The study has the following limitations: Firstly, only the individuals with viral load assessment performed within the last six months from database closure were investigated, which may have led to overestimation of the virological success rates based only on the patients who remained in the close care. Some of early discontinuations might have been missed by this criterion; however, HIV viral loads are assessed every three to six months and such a criterion best reflected clinical practice in Poland. Secondly, for this study it was not possible to assess the history of the antiretroviral regimen changes; therefore, statistics was based on the last recorded antiretroviral treatment combination. This limitation is related to the unavailability of electronic records reflecting treatment changes. Both limitations are at least partially mitigated by the group size which strengthens validity of the presented results.

Conclusions

To sum up, presented data indicate high efficacy of the antiretroviral treatment in Poland, fully in line with the millennium WHO 90% target and reflects success of comprehensive HIV management in Poland. Differences in the antiretroviral treatment efficacy are based on the patient characteristics and reflect individualized treatment decisions related to variety of clinical conditions such as infection status, age or adherence.

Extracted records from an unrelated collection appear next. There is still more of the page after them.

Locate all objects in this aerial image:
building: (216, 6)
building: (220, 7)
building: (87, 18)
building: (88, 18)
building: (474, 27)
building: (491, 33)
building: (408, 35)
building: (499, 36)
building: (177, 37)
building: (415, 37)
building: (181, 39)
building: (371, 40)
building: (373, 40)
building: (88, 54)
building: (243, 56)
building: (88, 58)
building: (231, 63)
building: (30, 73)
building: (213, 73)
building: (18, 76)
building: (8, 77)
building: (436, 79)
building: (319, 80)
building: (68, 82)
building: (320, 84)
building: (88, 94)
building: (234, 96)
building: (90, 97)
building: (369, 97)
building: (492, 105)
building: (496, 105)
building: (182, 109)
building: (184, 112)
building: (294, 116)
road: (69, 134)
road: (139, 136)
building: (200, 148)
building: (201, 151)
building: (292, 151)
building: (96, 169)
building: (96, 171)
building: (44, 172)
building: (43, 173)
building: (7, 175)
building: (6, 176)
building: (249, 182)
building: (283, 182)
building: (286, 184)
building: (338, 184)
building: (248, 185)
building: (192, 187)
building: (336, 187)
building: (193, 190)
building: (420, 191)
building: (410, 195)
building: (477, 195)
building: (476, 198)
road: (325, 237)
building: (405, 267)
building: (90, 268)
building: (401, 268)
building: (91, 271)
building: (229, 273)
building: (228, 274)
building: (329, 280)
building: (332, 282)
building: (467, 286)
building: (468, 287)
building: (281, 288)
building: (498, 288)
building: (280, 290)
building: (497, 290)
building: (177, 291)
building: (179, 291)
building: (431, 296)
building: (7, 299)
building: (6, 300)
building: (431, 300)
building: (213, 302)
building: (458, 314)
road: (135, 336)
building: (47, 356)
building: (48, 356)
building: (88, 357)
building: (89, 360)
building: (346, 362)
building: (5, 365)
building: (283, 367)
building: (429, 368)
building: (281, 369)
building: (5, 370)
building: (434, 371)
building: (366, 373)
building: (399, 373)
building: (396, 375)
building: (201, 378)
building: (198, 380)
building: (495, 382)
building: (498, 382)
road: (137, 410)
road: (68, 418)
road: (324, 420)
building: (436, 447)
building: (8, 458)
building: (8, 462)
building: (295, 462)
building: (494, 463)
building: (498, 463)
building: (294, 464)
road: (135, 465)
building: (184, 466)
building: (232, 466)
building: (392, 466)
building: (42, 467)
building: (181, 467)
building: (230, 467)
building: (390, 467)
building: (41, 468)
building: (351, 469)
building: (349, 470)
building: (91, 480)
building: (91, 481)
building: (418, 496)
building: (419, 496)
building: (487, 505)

It should be noted, however, that presented high frequency of virologic suppression does not result in the decrease of the number of new cases – HIV epidemics in Poland is expanding, especially among MSM [32,35]. While there is a clinical success, further efforts should focus on prevention, testing and linkage to care. Unrestricted and free access to antiretroviral medications allow to maintain high percentage of virologically suppressed individuals.